#### [Fragmento del texto]

((

Lo hemos repetido hasta la saciedad: la moda necesita devolverle a los artesanos la importancia que se merecen. Y eso, precisamente, es lo que acaba de hacer la maison Valentino con su serie audiovisual “My name is Valentino”, ponerle cara, nombre y apellidos a todas aquellas personas sin las que las creaciones de Pierpaolo Piccioli nunca llegarían a ver la luz: Irene Stranieri, Alessio Pellecchia, Maria Casini, Maria Anronietta De Angelis, Maria Sole Migliozzi, Daniela Toni, Elide Morelli, Rocco Sergio Baldassarro, Silvia Recchia…

El mensaje de la firma italiana es claro: todos ellos no son unas simples manos, si no el reflejo de la humanidad que reside en el atelier de Valentino en Roma. Piccioli, que asumió el lideraje de la marca en solitario tras el fichaje de Maria Grazia Chiuri por Dior en 2016, lo defendía así: “En una era virtual caracterizada por la aceleración tecnológica, me llena de orgullo y esperanza mantener vivo el atelier en Roma que considero un verdadero estudio de arte”. Y añadía: “Conozco y admiro a todas las personas que trabajan allí, me siento muy conmovido por sus historias. Más allá de sus manos, más allá de sus habilidades técnicas, veo historias humanas. Las mismas historias que tienen el poder de cambiar la ropa”.

Y así, precisamente, nacen vestidos que perduran en el tiempo, que son hijos de la pasión, del esfuerzo y de decenas de horas de trabajo. Cada tejido es un nuevo desafío. Cada colección, una nueva muestra de arte. Pero nada sería posible sin la energía y la pasión de cada uno de los trabajadores del atelier. Son diez historias de vida, diez relatos de humanidad que ya cuentan con miles de reproducciones en Instagram y que culminan gloriosamente en el desfile de alta costura para la temporada de primavera en París (cuyas prendas, todas y cada una, llevaban también bordadas en su interior el nombre de las maestras y maestros de la costura que las habían confeccionado). Cápsulas de emoción, dedicación y profesionalidad comprimidas en vídeos de apenas 60 segundos, y la celebración definitiva de la experiencia y el savoir faire artesanal. Una lección que a muchos todavía les falta por aprender.

))

#### [Información mostrada]
((

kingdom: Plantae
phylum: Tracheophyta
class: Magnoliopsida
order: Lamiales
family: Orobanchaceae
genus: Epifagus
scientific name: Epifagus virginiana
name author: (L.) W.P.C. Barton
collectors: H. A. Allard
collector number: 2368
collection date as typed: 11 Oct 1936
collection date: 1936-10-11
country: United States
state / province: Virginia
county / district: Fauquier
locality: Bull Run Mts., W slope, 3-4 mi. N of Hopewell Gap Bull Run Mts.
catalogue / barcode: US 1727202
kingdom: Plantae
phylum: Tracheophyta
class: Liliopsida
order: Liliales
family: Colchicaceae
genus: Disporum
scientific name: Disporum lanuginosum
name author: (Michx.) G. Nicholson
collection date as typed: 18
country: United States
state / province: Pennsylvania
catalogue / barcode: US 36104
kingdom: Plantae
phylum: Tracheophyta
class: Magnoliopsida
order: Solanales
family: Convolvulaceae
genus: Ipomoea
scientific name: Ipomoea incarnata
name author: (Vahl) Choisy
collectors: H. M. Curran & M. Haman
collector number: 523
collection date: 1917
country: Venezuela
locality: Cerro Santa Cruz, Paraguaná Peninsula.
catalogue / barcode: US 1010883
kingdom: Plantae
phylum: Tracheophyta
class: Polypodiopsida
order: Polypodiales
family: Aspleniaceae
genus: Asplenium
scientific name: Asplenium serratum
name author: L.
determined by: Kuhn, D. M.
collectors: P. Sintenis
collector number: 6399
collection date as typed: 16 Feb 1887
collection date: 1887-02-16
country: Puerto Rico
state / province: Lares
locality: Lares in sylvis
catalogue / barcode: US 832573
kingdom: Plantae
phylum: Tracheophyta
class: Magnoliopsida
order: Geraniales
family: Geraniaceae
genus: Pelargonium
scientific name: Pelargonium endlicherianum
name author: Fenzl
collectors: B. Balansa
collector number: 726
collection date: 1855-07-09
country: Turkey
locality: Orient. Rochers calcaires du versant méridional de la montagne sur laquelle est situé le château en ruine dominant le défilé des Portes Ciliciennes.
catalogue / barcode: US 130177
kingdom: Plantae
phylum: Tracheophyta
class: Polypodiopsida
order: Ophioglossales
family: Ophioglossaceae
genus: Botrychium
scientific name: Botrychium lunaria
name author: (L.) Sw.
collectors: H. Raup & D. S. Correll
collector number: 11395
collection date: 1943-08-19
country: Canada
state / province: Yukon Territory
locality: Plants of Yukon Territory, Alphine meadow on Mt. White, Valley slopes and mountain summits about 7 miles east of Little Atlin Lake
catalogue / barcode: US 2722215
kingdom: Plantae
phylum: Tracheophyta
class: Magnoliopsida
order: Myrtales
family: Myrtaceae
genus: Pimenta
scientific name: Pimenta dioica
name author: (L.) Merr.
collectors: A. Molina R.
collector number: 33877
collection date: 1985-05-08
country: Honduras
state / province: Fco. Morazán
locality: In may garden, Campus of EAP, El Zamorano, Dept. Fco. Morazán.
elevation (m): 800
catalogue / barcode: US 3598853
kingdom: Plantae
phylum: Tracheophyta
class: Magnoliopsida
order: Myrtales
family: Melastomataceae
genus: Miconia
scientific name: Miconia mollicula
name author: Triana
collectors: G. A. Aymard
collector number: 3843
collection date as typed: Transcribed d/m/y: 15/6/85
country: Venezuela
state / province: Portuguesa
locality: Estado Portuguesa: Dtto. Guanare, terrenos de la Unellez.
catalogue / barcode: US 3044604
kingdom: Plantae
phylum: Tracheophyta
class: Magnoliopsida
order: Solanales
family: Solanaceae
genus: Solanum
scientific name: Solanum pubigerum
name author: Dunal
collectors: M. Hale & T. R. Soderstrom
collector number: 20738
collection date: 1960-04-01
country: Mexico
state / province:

))

#### [Actividad]
En el texto sobre la serie audiovisual de Valentino, ¿cuánto duran los vídeos? Las líneas no guardan relación con el fragmento del texto.

#### [Actividad resuelta]
Duran apenas 60 segundos.